Février 1959, au large de Terre-Neuve-et-Labrador, le chalutier Mafur qui vient de terminer sa campagne de pêche s’aprête à entamer le chemin de retour jusqu’à Reykjavik quand la météo s’emballe. De terribles vents s’abattent sur le navire, les vagues se font de plus en plus menaçantes et les températures chutent amenant avec elles le pire ennemi qui soit en ces lieux : la glace. On imagine aisément un bateau pris dans un océan gelé peinant de plus en plus à avancer. Mais ce à quoi sont confrontés les hommes à bord du Mafur est bien pire. Avec ces températures extrêmes, c’est sur le bateau que la glace se forme, recouvrant petit à petit le pont, les bastingages, la passerelle, tout… Et la glace pèse lourd, trop lourd pour que le navire ne soit pas en péril. Dès lors, ces marins n’ont d’autre choix que de tenter le tout pour le tout afin d’empêcher le chalutier de sombrer. Ils vont devoir, nuit et jour, sans repos, à bout de force, lutter avec des outils dérisoires contre cet ennemi implacable.

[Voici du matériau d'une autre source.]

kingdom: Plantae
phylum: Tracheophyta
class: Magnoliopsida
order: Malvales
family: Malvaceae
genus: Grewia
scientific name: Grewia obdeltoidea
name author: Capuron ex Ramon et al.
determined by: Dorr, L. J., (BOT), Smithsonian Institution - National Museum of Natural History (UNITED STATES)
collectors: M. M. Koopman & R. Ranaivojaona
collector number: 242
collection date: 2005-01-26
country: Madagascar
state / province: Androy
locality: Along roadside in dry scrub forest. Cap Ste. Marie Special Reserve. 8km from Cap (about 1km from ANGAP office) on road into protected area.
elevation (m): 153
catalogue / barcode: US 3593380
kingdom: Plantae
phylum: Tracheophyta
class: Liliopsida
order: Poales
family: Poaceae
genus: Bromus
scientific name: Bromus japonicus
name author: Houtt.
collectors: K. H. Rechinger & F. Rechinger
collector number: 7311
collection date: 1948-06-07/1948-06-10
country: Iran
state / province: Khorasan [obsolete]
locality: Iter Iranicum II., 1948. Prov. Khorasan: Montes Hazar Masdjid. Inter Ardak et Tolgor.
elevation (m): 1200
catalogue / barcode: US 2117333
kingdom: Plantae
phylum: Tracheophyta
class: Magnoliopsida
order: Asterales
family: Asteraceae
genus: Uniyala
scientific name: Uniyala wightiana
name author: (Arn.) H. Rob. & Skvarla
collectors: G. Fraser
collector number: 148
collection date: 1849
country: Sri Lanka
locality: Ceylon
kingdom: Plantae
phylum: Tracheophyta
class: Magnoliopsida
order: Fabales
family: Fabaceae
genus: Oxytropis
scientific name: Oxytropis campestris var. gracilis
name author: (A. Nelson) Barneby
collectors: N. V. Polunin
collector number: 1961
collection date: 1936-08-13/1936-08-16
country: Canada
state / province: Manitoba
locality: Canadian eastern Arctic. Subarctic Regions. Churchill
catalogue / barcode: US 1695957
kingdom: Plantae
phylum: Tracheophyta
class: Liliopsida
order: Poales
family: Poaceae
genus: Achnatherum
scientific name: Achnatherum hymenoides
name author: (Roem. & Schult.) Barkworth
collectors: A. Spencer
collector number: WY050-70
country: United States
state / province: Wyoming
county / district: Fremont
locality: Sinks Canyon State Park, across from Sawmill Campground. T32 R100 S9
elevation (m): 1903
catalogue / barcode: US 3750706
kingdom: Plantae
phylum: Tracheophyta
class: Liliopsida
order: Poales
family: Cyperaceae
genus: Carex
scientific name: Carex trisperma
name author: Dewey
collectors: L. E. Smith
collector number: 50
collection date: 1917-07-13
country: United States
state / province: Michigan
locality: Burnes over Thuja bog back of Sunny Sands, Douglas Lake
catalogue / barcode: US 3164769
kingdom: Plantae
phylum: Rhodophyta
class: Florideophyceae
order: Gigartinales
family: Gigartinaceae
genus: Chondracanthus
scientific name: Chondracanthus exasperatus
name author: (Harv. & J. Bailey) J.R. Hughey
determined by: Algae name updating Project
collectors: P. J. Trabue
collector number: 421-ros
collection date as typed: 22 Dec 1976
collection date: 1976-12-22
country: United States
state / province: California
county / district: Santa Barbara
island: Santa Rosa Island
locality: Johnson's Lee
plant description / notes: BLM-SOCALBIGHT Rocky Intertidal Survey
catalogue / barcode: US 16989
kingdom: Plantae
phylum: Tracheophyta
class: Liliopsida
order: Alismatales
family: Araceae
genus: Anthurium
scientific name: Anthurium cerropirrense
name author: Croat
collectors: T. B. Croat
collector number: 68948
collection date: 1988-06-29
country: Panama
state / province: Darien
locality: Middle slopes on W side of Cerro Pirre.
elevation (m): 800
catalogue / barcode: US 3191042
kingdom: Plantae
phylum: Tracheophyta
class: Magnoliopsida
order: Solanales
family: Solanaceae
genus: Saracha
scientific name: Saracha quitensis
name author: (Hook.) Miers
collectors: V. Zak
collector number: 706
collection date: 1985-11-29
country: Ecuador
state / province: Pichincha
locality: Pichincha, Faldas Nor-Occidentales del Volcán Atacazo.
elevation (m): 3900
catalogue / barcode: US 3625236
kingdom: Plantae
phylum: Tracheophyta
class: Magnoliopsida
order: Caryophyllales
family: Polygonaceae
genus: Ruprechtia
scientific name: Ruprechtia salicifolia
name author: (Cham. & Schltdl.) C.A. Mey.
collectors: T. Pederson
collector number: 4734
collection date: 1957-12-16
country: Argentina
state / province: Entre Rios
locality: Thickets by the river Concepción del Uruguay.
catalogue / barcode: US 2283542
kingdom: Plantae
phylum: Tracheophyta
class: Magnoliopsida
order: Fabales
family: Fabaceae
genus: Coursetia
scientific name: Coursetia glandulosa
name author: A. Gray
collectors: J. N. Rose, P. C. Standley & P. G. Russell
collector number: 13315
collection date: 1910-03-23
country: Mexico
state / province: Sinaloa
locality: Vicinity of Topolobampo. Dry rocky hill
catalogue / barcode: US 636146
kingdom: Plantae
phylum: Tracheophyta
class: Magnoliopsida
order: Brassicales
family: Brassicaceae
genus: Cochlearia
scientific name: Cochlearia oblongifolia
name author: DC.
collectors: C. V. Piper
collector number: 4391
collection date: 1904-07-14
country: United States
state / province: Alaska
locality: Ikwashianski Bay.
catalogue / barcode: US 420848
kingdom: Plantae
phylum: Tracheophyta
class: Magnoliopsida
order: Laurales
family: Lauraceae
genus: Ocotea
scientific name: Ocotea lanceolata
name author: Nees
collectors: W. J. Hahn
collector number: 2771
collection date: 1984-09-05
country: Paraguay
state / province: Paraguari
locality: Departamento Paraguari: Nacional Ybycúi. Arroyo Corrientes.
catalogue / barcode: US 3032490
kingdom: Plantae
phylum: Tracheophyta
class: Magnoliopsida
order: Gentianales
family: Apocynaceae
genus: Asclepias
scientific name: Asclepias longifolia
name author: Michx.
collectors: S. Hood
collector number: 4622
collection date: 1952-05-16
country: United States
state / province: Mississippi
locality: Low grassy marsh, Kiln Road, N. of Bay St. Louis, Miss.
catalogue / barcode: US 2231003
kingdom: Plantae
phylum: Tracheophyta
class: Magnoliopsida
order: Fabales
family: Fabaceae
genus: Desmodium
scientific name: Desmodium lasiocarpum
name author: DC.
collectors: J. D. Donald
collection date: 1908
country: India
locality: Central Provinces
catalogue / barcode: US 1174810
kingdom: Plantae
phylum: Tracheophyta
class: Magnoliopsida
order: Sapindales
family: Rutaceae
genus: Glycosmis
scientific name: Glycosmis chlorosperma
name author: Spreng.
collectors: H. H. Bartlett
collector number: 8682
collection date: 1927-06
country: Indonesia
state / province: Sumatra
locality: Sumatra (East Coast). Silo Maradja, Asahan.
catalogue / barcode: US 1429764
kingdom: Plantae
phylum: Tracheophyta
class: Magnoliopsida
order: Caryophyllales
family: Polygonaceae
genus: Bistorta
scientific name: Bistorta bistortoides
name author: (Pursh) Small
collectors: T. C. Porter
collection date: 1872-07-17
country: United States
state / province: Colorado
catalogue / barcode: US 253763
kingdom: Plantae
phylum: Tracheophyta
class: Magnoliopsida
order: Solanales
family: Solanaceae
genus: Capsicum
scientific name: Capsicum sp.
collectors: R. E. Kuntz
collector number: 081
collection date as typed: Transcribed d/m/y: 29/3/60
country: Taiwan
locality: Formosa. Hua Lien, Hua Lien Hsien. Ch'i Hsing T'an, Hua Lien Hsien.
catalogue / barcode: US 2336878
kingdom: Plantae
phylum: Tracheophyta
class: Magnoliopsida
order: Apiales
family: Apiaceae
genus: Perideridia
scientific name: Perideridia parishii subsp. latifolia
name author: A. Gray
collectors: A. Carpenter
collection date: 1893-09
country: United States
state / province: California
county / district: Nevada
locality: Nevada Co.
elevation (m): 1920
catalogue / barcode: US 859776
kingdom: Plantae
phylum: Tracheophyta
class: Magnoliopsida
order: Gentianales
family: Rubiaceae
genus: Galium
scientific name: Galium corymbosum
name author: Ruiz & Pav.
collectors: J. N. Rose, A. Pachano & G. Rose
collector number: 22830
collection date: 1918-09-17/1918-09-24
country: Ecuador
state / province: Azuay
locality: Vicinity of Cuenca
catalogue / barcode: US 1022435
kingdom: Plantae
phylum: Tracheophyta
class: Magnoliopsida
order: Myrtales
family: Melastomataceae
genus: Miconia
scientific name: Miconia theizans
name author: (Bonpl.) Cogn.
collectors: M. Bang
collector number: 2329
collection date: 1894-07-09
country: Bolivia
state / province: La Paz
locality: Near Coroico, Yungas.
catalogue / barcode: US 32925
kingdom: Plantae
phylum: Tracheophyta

Oiseaux de tempête est le récit épique d’un combat désespéré face à une nature impitoyable. Une lutte âpre et titanesque qui laisse le lecteur à bout de souffle. D’une aventure maritime éprouvante, Einar Kárason parvient à faire une fable humaniste, et de la glace, émergent des âmes lumineuses et fragiles. Une merveille.